Challenged to create a figure that would make children more interested in reading, Dr. Seuss came up with an engaging feline with a red- and white-striped top hat. With his anarchic style and penchant for adventure, the Cat in the Hat led several generations of youngsters to appreciate the written word.
Now the ever-smiling creature has been reprogrammed to interest young children in science. But is it possible to teach an old cat new tricks? With PBS' new toon series "The Cat in the Hat Knows a Lot About That," the answer is yes, and for pretty much the same reason the rhyming Cat has been a hit with fledgling readers since 1957. He diverts young minds with wild adventures and makes learning almost incidental. By incorporating scientific concepts into wacky stories, young children become more aware of the world around them almost effortlessly.
For this to really work, the Cat has to sound like the free spirit he is intended to be. Credit in this regard goes to Martin Short, reportedly the first choice of Audrey Geisel, widow of Dr. Seuss. Short makes the character merry and mischievous without going over the top.
Each half-hour episode consists of two 15-minute segments in which the Cat in the Hat takes neighbors Nick (Jacob Ewaniuk) and Sally (Alexa Torrington) flying in the Thingamajigger to solve a mystery of science. (In deference to modern parental caution, the kids always ask one of their mothers if it is OK to go with the Cat. The out-of-sight mom, thinking it's all a figment of their imagination, gives her blessing.)
In the first segment, Nick and Sally learn how bees make honey. They get the scoop straight from dancing bees and their leader, Queen Priscilla Buzzoo. In Segment 2, the kids discover that the purple martin that inhabited the backyard birdhouse has disappeared. While tracking him down, they learn about bird migration. Through interstitial bits, they also learn that the feature that distinguishes birds from all other creatures is the presence of feathers.
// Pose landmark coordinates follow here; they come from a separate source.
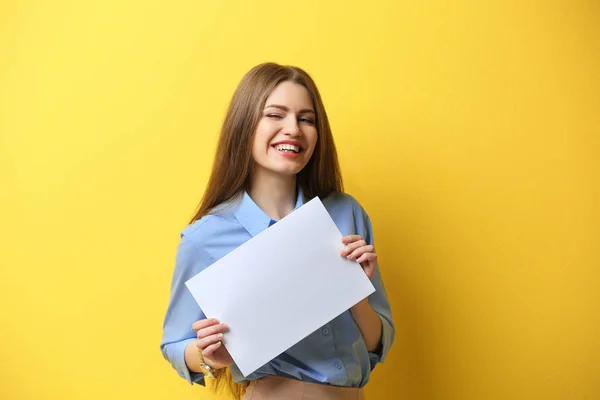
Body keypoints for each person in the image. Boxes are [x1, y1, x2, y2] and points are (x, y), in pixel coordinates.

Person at [160, 62, 394, 400]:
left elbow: (377, 343)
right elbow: (174, 344)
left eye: (306, 119)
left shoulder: (345, 213)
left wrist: (353, 289)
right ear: (245, 126)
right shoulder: (206, 237)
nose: (293, 130)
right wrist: (209, 356)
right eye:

Through all this, the Cat (and the Fish and Thing 1 and Thing 2) serve more as guides than instructors. They don't delve into things too deeply, just far enough to spark some curiosity. All the while, they repeatedly and implicitly send the message that all of the world's mysteries have explanations just waiting to be discovered. That should please both advocates of early childhood education as well as Cat fanciers. More importantly -- despite old-school 2D animation of characters and backgrounds that hews closely to the books -- the series should keep and hold the attention of kids in an era when shows often barrage them with color and sound.